As the Obama team makes the rounds on Capitol Hill to promote the president-elect’s economic recovery plan, lawmakers are looking to spur broadband deployment with the massive stimulus bill they hope to pass next month.
Obama has already signaled his intention to include broadband provisions in the American Recovery and Reinvestment Plan, which includes a variety of tax cuts and government spending initiatives for a total price tag of about $775 billion. Obama said the effort would ultimately create between 3 million and 4 million jobs by 2010. A major component of the plan involves government investment in the nation’s infrastructure, both traditional and digital.
“We’ll put nearly 400,000 people to work by repairing our infrastructure — our crumbling roads, bridges and schools,” Obama said on Saturday in his weekly radio address. “And we’ll build the new infrastructure we need to succeed in this new century, investing in science and technology, and laying down miles of new broadband lines so that businesses across our nation can compete with their counterparts around the world.”
The broadband stimulus proposals come amid growing concern that the United States is falling behind its foreign competitors in broadband deployment, with one recent study showing that the nation has fallen from fourth place in 2001 to 15th in connection speeds.
“The overall reality is that America has become an international laggard in broadband,” Sen. Amy Klobuchar, D-Minn., said in floor remarks last week. “President-elect Obama understands that broadband must be considered a basic part of our national infrastructure.”
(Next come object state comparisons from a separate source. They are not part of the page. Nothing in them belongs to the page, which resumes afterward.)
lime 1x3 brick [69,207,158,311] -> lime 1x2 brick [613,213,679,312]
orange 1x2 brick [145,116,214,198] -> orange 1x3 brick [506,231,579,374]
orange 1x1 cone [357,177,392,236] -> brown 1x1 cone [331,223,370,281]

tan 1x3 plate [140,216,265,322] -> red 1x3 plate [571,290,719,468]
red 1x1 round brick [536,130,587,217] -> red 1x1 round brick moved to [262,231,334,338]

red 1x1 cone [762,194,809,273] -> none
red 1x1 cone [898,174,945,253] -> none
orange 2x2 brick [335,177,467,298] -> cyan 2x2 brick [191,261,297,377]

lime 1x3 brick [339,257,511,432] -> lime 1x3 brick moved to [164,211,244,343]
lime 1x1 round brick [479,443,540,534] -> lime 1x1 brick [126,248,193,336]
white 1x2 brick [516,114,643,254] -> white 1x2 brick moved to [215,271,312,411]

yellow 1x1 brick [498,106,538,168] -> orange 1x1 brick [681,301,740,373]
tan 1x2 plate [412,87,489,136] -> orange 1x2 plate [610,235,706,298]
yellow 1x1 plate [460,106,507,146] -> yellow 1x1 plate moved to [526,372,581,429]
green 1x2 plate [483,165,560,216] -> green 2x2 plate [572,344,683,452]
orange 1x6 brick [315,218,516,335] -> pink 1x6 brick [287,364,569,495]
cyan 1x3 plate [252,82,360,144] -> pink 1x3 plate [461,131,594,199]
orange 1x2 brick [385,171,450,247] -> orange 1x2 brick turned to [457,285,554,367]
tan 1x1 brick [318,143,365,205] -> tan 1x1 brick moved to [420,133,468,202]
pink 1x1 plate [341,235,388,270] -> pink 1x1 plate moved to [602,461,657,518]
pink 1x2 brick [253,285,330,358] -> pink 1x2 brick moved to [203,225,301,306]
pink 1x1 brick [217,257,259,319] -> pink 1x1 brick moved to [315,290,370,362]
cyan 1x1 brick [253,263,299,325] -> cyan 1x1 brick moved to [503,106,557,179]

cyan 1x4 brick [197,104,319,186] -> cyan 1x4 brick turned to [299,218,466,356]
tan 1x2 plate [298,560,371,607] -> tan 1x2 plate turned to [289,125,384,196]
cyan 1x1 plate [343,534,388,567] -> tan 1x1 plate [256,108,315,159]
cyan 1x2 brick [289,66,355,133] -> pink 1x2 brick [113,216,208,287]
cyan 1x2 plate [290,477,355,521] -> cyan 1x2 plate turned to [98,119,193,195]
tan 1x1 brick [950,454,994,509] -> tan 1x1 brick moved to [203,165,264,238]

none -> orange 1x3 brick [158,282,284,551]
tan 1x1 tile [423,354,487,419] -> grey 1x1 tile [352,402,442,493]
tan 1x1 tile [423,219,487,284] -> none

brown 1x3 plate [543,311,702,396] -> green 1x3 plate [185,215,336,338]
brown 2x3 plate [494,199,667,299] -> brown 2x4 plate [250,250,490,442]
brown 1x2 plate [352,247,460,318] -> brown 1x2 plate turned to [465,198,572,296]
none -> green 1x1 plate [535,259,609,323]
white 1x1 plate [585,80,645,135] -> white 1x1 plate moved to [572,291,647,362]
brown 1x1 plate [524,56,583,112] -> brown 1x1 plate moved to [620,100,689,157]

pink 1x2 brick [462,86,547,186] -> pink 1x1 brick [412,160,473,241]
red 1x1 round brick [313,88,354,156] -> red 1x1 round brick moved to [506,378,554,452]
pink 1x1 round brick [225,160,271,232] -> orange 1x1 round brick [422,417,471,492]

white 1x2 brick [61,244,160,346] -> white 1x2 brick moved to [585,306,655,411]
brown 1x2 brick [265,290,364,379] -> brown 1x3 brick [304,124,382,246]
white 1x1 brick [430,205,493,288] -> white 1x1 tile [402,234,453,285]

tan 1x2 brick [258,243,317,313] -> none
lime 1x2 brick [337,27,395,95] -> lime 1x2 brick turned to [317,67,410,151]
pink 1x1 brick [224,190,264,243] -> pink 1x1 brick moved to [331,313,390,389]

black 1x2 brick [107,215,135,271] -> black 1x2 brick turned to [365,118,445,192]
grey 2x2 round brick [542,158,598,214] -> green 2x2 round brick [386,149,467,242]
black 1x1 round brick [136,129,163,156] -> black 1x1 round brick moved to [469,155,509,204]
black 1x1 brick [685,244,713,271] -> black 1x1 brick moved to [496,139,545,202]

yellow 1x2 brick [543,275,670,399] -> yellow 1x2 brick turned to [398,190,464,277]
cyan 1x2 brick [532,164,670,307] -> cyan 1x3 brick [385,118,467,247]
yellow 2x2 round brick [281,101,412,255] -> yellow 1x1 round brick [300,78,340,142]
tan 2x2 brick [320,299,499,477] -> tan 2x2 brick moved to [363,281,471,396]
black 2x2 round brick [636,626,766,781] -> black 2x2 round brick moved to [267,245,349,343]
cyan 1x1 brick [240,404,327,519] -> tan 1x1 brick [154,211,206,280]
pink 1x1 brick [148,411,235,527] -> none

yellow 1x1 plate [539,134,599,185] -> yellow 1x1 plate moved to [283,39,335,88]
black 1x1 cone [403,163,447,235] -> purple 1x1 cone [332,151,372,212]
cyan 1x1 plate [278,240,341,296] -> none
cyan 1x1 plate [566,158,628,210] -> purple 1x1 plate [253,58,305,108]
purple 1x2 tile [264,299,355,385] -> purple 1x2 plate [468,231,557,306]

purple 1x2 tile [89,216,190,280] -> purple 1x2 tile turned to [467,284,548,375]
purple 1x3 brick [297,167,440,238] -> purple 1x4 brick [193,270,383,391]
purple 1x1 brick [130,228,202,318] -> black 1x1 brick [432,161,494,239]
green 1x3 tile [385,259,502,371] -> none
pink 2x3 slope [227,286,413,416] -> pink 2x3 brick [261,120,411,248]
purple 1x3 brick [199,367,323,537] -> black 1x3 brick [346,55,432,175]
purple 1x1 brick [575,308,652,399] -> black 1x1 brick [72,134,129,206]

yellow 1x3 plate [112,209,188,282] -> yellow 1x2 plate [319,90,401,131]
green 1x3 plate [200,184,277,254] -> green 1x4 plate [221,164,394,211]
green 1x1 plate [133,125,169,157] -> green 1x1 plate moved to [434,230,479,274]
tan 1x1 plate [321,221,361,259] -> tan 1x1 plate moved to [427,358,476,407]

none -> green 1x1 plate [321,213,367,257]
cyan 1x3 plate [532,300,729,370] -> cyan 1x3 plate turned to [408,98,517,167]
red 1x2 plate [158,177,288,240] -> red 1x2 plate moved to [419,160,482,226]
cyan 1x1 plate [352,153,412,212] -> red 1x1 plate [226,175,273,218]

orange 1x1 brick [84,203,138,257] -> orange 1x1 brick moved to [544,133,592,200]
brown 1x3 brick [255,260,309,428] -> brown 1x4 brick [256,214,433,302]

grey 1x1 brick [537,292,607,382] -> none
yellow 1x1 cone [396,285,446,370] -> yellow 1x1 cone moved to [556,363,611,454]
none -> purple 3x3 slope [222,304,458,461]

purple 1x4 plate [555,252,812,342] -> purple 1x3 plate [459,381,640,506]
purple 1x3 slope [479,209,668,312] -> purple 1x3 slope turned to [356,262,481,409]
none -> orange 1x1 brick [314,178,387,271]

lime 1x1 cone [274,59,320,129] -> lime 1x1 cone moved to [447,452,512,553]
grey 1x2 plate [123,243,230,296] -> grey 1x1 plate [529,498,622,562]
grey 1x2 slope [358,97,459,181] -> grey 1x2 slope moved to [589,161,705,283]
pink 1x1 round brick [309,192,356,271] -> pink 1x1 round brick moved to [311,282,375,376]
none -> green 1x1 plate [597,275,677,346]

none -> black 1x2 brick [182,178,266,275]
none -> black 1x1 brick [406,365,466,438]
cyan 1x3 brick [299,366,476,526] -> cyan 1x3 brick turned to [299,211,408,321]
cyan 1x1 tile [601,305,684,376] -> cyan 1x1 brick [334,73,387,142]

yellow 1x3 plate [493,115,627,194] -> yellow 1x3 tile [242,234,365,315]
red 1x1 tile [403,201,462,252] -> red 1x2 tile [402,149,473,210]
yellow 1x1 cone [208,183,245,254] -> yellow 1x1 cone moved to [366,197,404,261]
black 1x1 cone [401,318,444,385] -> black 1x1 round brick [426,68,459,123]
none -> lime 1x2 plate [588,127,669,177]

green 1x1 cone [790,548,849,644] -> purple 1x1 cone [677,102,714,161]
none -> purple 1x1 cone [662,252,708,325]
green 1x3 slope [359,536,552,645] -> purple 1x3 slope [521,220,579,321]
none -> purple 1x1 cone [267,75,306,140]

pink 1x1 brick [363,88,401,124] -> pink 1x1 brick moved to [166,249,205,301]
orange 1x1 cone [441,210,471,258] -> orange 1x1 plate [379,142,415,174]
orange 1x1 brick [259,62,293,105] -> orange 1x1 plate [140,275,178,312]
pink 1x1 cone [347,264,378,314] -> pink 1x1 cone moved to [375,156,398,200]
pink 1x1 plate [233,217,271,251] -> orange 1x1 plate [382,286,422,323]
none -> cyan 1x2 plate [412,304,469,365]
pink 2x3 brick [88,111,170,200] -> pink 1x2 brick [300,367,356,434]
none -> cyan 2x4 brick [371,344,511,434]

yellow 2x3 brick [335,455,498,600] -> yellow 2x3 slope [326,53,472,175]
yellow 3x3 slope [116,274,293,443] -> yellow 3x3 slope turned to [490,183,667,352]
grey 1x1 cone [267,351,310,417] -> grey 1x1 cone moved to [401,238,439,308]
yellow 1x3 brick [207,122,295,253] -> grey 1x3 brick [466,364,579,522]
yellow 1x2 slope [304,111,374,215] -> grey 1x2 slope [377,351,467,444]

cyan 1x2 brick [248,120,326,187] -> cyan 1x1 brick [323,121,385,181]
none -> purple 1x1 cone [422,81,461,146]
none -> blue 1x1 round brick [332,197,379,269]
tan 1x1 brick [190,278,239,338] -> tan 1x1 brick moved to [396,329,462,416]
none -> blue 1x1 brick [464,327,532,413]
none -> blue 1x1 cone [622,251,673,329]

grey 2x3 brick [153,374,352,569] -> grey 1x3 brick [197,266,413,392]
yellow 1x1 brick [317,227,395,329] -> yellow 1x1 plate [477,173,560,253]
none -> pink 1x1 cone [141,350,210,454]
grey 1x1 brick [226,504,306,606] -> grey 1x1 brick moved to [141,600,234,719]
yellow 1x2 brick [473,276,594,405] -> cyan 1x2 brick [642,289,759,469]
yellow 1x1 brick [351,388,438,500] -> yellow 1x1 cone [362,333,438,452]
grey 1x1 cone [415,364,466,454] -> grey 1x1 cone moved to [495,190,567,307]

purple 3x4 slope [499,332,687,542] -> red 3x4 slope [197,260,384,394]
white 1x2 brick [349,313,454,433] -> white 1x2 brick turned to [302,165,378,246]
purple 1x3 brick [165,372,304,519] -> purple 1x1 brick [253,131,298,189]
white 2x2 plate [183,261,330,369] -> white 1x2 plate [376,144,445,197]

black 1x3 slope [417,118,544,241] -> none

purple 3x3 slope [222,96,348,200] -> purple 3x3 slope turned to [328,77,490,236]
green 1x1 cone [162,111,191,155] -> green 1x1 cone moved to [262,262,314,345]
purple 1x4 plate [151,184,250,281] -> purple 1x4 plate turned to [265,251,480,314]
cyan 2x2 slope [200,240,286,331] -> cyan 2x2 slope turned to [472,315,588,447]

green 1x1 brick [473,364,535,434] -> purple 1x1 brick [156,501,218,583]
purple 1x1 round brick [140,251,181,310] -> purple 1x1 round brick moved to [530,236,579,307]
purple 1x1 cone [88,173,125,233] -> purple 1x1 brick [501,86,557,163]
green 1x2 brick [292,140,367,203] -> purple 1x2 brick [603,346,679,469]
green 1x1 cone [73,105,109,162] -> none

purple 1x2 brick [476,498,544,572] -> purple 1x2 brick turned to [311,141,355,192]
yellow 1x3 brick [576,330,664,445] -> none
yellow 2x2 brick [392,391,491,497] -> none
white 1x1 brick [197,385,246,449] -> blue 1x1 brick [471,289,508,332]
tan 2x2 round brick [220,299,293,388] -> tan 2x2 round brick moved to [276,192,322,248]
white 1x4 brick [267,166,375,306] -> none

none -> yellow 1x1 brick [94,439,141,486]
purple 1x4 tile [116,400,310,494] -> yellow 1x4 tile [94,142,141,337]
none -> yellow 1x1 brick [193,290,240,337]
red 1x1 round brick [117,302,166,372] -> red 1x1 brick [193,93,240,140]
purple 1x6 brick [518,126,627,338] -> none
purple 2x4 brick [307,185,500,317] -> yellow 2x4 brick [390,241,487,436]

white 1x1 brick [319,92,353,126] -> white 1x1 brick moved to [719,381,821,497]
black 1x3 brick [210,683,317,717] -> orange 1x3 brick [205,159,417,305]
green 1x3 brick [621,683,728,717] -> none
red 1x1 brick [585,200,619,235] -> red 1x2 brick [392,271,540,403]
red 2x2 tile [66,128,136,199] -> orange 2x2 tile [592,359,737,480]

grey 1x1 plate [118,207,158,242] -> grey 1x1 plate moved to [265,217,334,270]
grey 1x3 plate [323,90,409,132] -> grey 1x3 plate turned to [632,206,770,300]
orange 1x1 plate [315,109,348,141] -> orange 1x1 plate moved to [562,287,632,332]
Klobuchar cited a recent study from the Brookings Institution that estimated that each percentage point increase in broadband adoption would lead to the creation of nearly 300,000 jobs.
Rep. Anna Eshoo, a California Democrat representing Silicon Valley, said that broadband provisions would be among the least controversial elements of the stimulus package.
“I don’t think that there’s any debate really as to whether it should or shouldn’t be included in the stimulus,” Eshoo said in an interview with InternetNews.com. “I think broadband is something that’s bipartisan. This is clearly a win.”
Anticipating a massive stimulus package in early 2009, Eshoo first pitched a series of proposals for spurring broadband deployment to Democratic House leaders in October.
“I thought it was important to get in early to make the stimulus a really forward-looking plan,” she said. “I believe that broadband is a way to achieve that.”
Eshoo called for tax credits that would allow Internet service providers to expense 100 percent of the costs of building out a next-generation network, which would entail speeds of 100 Mbps downstream and 20 Mbps upstream. She suggested a 50 percent expensing option for providers building “current-generation” networks in low-income and rural areas with speeds of 5 Mbps downstream and 1 Mbps upstream.
She also suggested that the government authorize broadband providers to issue low-interest bonds to finance their network build-outs, essentially providing them with “cheaper access to credit.” She finds historical precedent in the 1862 Pacific Railway Act, which authorized the issuance of bonds to finance the transcontinental railroad. Without stimulus, she warned, many providers would likely cut back on their build-out plans.
The details of Obama’s proposal are closely guarded, and remain fluid as his economic team meets with key legislators and their staffs this week.
“I haven’t seen anything concrete yet,” an aide to Sen. Olympia Snowe, R-Maine, told InternetNews.com, adding that a meeting with the Obama team was planned for this week. “Everything we’re still hearing is kind of abstract. I think there’s a good chance that there will be a broadband component in it. Our guess is that there will be some kind of provision for broadband in the stimulus.”
The tax incentives and grants for broadband expected to be included in the stimulus package are believed to total around $20 billion to $30 billion.
The Obama transition team did not immediately respond to a request for comment for this report.
One measure Snowe would like to see in the stimulus package is funding for the Broadband Data Improvement Act, which directs federal agencies such as the Census Bureau and the Federal Communications Commission to improve the quality of data they have about the deployment of broadband services. The bill was signed into law in October, but has yet to garner funding.
Several industry and consumer groups, including the trade association representing the cable and telecom industry, have also called for funding the bill through the stimulus bill.
As to the political prospects for broadband provisions, Snowe’s staffer is less optimistic than Eshoo, noting the skittishness among some lawmakers about more government spending as they consider an Obama plan that would bring the price tag for the government’s effort to steady the economy close to $2 trillion.
“With the deficit where it is right now, that’s certainly turned some heads,” the aide said. “Broadband’s tricky because it’s almost like an intangible in terms of how you can convey the importance of it. With broadband it’s a little different. I think there is a desire to quantify it a little better.”
Snowe, who sits on the Senate Energy and Commerce Committee, has long been an advocate of Internet issues, including Net neutrality, cyber security and rural connectivity. She firmly believes that increased broadband deployment would create jobs, but her aide said that many lawmakers are still looking for “better data points.”